Stored data entries:

========

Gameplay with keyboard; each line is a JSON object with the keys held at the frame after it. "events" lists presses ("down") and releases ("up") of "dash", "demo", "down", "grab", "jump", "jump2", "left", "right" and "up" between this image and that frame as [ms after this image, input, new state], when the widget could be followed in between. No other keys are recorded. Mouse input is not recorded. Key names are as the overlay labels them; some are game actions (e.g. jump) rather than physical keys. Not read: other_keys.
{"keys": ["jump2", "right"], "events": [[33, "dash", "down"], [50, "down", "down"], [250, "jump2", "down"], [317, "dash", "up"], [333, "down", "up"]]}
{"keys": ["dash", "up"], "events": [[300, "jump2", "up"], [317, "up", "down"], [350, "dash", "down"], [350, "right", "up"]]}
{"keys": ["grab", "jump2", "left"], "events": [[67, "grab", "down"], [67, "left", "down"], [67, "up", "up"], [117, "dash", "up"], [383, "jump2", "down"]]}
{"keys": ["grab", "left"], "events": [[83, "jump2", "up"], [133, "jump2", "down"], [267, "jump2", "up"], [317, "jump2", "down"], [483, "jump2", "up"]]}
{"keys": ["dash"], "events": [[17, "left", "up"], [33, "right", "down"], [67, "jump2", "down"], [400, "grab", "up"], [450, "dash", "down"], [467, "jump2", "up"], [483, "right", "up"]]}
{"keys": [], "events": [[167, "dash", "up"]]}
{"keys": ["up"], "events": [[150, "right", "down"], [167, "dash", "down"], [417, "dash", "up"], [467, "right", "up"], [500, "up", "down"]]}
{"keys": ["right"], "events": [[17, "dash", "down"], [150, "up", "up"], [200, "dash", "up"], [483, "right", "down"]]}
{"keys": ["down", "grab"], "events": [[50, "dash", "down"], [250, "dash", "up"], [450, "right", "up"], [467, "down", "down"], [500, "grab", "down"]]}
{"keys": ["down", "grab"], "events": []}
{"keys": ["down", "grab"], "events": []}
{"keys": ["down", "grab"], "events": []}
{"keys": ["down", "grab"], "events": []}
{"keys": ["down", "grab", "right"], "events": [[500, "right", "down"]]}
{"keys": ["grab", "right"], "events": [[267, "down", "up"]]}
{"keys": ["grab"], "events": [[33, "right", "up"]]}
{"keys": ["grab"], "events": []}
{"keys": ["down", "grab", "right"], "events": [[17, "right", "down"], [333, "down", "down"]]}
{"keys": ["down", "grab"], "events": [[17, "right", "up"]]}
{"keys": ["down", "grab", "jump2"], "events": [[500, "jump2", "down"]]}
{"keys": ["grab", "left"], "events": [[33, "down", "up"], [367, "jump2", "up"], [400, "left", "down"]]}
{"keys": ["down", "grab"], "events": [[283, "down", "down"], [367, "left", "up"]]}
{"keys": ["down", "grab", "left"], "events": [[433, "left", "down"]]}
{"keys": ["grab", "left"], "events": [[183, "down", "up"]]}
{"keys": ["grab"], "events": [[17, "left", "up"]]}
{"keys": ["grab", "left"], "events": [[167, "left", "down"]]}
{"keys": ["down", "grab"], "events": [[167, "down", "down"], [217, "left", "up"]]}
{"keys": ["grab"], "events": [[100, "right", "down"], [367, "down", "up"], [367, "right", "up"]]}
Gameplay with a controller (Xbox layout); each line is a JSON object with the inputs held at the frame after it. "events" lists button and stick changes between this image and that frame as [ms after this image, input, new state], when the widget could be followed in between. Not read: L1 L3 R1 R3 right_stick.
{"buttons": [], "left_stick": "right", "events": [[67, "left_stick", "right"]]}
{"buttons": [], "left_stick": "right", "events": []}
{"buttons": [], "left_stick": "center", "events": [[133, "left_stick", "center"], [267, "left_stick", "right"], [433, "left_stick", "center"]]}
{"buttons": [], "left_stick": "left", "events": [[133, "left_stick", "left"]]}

========

Aim of the exercise:
Search the entries above for the string "widget". Copy each line that holds it.

Output below:
Gameplay with keyboard; each line is a JSON object with the keys held at the frame after it. "events" lists presses ("down") and releases ("up") of "dash", "demo", "down", "grab", "jump", "jump2", "left", "right" and "up" between this image and that frame as [ms after this image, input, new state], when the widget could be followed in between. No other keys are recorded. Mouse input is not recorded. Key names are as the overlay labels them; some are game actions (e.g. jump) rather than physical keys. Not read: other_keys.
Gameplay with a controller (Xbox layout); each line is a JSON object with the inputs held at the frame after it. "events" lists button and stick changes between this image and that frame as [ms after this image, input, new state], when the widget could be followed in between. Not read: L1 L3 R1 R3 right_stick.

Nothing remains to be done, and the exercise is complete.